Käufer Roger Kuchenreuther aus Scheßlitz, der das Spital vor vier Jahren zum Symbolpreis von einem Euro erwarb, schildert die Schwierigkeiten. Als Zimmermann und Restaurator richtet er das baufällige Häuschen größtenteils selbst her. Um es sinnvoll bewohnbar und vermarktbar zu machen, sei ein Türdurchbruch in Richtung des Gärtchen-Umgriffs sinnvoll. Ein Vorschlag, der auf das Verdikt des Amts für Denkmalschutz trifft. Kuchenreuther: „Wir sanieren oft Denkmäler. Bei großen Gebäuden werden teils ganze Fassaden geändert oder weggerissen, weil es heißt, „das Denkmal ist in der Substanz dennoch erhalten.“ Bei kleinen Denkmälern sei die Substanzfrage indes wesentlich enger.

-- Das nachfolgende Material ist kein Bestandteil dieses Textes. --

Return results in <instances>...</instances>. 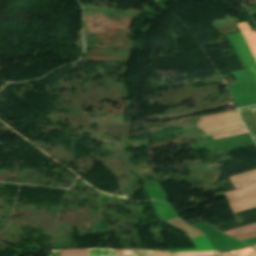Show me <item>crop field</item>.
<instances>
[{
  "label": "crop field",
  "mask_w": 256,
  "mask_h": 256,
  "mask_svg": "<svg viewBox=\"0 0 256 256\" xmlns=\"http://www.w3.org/2000/svg\"><path fill=\"white\" fill-rule=\"evenodd\" d=\"M115 256H153V251L140 249L115 250Z\"/></svg>",
  "instance_id": "crop-field-6"
},
{
  "label": "crop field",
  "mask_w": 256,
  "mask_h": 256,
  "mask_svg": "<svg viewBox=\"0 0 256 256\" xmlns=\"http://www.w3.org/2000/svg\"><path fill=\"white\" fill-rule=\"evenodd\" d=\"M191 241L193 242V244L195 245V247L197 249L175 250V251H169V253H172V252H192V251L214 250L211 242L208 240V238L206 236L192 238Z\"/></svg>",
  "instance_id": "crop-field-5"
},
{
  "label": "crop field",
  "mask_w": 256,
  "mask_h": 256,
  "mask_svg": "<svg viewBox=\"0 0 256 256\" xmlns=\"http://www.w3.org/2000/svg\"><path fill=\"white\" fill-rule=\"evenodd\" d=\"M238 28L240 29L241 33L243 34L255 60H256V33L252 32L249 25L244 22L237 24Z\"/></svg>",
  "instance_id": "crop-field-4"
},
{
  "label": "crop field",
  "mask_w": 256,
  "mask_h": 256,
  "mask_svg": "<svg viewBox=\"0 0 256 256\" xmlns=\"http://www.w3.org/2000/svg\"><path fill=\"white\" fill-rule=\"evenodd\" d=\"M60 256H88V249L60 250Z\"/></svg>",
  "instance_id": "crop-field-8"
},
{
  "label": "crop field",
  "mask_w": 256,
  "mask_h": 256,
  "mask_svg": "<svg viewBox=\"0 0 256 256\" xmlns=\"http://www.w3.org/2000/svg\"><path fill=\"white\" fill-rule=\"evenodd\" d=\"M235 52L237 53L244 68H247L251 78L256 83V63L241 35V33H235L227 35Z\"/></svg>",
  "instance_id": "crop-field-3"
},
{
  "label": "crop field",
  "mask_w": 256,
  "mask_h": 256,
  "mask_svg": "<svg viewBox=\"0 0 256 256\" xmlns=\"http://www.w3.org/2000/svg\"><path fill=\"white\" fill-rule=\"evenodd\" d=\"M252 183H256V176L233 182V185L235 186V188H238Z\"/></svg>",
  "instance_id": "crop-field-12"
},
{
  "label": "crop field",
  "mask_w": 256,
  "mask_h": 256,
  "mask_svg": "<svg viewBox=\"0 0 256 256\" xmlns=\"http://www.w3.org/2000/svg\"><path fill=\"white\" fill-rule=\"evenodd\" d=\"M243 133H247L246 128L228 132V133L219 134V135H214L213 138H214V140H217V139L235 136V135H239V134H243Z\"/></svg>",
  "instance_id": "crop-field-10"
},
{
  "label": "crop field",
  "mask_w": 256,
  "mask_h": 256,
  "mask_svg": "<svg viewBox=\"0 0 256 256\" xmlns=\"http://www.w3.org/2000/svg\"><path fill=\"white\" fill-rule=\"evenodd\" d=\"M256 170H252V171H249V172H246V173H243V174H239V175H235V176H231L229 177V179L231 178H235V177H238V176H242V175H245V174H248V173H252V172H255Z\"/></svg>",
  "instance_id": "crop-field-18"
},
{
  "label": "crop field",
  "mask_w": 256,
  "mask_h": 256,
  "mask_svg": "<svg viewBox=\"0 0 256 256\" xmlns=\"http://www.w3.org/2000/svg\"><path fill=\"white\" fill-rule=\"evenodd\" d=\"M89 256H114V250L89 249Z\"/></svg>",
  "instance_id": "crop-field-9"
},
{
  "label": "crop field",
  "mask_w": 256,
  "mask_h": 256,
  "mask_svg": "<svg viewBox=\"0 0 256 256\" xmlns=\"http://www.w3.org/2000/svg\"><path fill=\"white\" fill-rule=\"evenodd\" d=\"M197 127L203 137H206L243 128L244 125L237 111L232 110L215 115L202 116L198 120Z\"/></svg>",
  "instance_id": "crop-field-1"
},
{
  "label": "crop field",
  "mask_w": 256,
  "mask_h": 256,
  "mask_svg": "<svg viewBox=\"0 0 256 256\" xmlns=\"http://www.w3.org/2000/svg\"><path fill=\"white\" fill-rule=\"evenodd\" d=\"M230 252L237 256H256V251H254L253 249H251L249 247L242 249V250L230 251Z\"/></svg>",
  "instance_id": "crop-field-11"
},
{
  "label": "crop field",
  "mask_w": 256,
  "mask_h": 256,
  "mask_svg": "<svg viewBox=\"0 0 256 256\" xmlns=\"http://www.w3.org/2000/svg\"><path fill=\"white\" fill-rule=\"evenodd\" d=\"M233 212L256 206V184L225 193Z\"/></svg>",
  "instance_id": "crop-field-2"
},
{
  "label": "crop field",
  "mask_w": 256,
  "mask_h": 256,
  "mask_svg": "<svg viewBox=\"0 0 256 256\" xmlns=\"http://www.w3.org/2000/svg\"><path fill=\"white\" fill-rule=\"evenodd\" d=\"M234 237L239 239V240L256 237V231L255 232L246 233V234H242V235H238V236H234Z\"/></svg>",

Das Ergebnis, laut Kuchenreuther: „Der Große kann machen, was er will, der Kleine wird ins Zwangskorsett gepresst. Die Häuser verfallen, es gibt keine Möglichkeit sie zu nutzen.“ Sein Kritikpunkt ferner: „Wer herrichtet profitiert meist nicht von der Steuerabschreibung.“

Die Zahl von 14 400 Einpendlern nach Herzogenaurach wurde beim Haushalt 2014 genannt. Viele davon legen täglich unglaublich weite Strecken bis nach Oberfranken, ins Lechgebiet oder in den Landkreis Neustadt/Aisch zurück, nachdem sie über längere Zeit vergeblich versuchten, ein geeignetes erschwingliches Miet- oder Kaufobjekt in Herzogenaurach zu finden.

Auch die Zahl der Fernpendler, täglich von Bamberg nach München, täglich von Nürnberg nach München beispielsweise, erhöht sich kontinuierlich.

Denn der Wohnungsmarkt in München, Spitzenreiter bei den Preisen, bietet bekanntlich noch weniger Chancen. Dort werden, laut stetig aktualisiertem Mietspiegel, Mietpreise von im Durchschnitt 15,67 Euro pro Quadratmeter verlangt. Mit rasanten Tendenzen nach oben.